31 de março de 2016 | N° 18487
CARLOS GERBASE
DA IMPERFEIÇÃO
Na orelha, Flávio Moreira da Costa adverte: “Só saem inteiros – só permanecem os mesmos – aqueles leitores que não lerem o livro”. Essa frase me fez pegar Visível Escuridão na estante do sebo. Não li O Senhor das Moscas, obra mais famosa de William Golding, de modo que eu estava penetrando pela primeira vez no universo deste inglês vencedor do Prêmio Nobel que tem uma prosa estranha e, às vezes, bem poética. Há alguns meses, defendi que o leitor deve abandonar qualquer livro se, depois de 15 páginas, não for conquistado pelo texto. Pois bem, admito, não segui minha própria regra.
Até a página 50 avancei vagarosamente, lutando contra a vontade cada vez maior de me despedir daqueles personagens indigestos, daquele cenário decadente, daquelas descrições pegajosas de uma Inglaterra envergonhada e sem saída. Mas segui em frente, talvez na esperança de um grande final. Não há grande final. Há uma tentativa de reunir todos os personagens num grande evento terrorista. Contudo, a reunião não funciona, parece artificial, e, pior, algumas pontas da trama permanecem desamarradas, frouxas, balançando no ar. Golding, o Prêmio Nobel, não teve fôlego suficiente para dar conta dos seus extraordinários personagens. E o leitor, eu, voltei para a frase de Flávio Moreira da Costa na orelha e perguntei: “Estou inteiro? Ainda sou o mesmo?”.
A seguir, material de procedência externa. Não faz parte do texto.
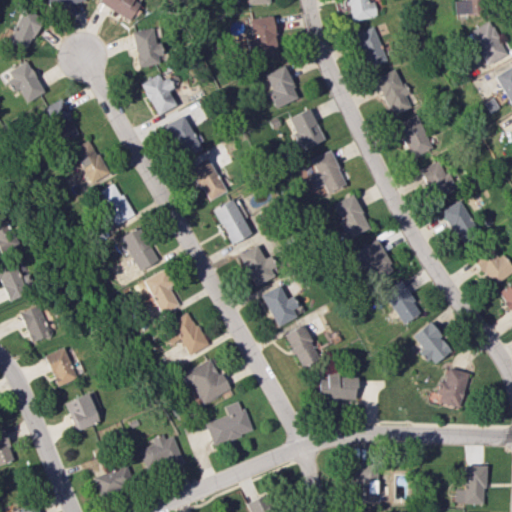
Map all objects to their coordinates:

Aí, a surpresa. Tive que responder: “Não sou”. O livro imperfeito tinha me apresentado ao velho pedófilo Mr. Pedigree, ao místico maluco Matty e à linda e monstruosa Sophy. O livro imperfeito tinha descrito como Sophy, ainda criança, descobrira sua capacidade de fazer o mal sem qualquer remorso, matando um filhote de mergulhão, e acho que essa passagem nunca mais vai sair da minha cabeça.
Visível Escuridão é uma prova de que, se ficarmos procurando essências, perfeições, obras inatacáveis, perderemos montanhas de coisas boas. A literatura é feita por seres humanos, que são imperfeitos, cheios de sobras desagradáveis de uma longa história evolucionária que, às vezes, gostaríamos de varrer para debaixo do tapete. Antes de procurar inutilmente a obra sem falha, ou o homem sem mácula, convém olhar em volta e descobrir as virtudes escondidas na imperfeição. E lutar por elas.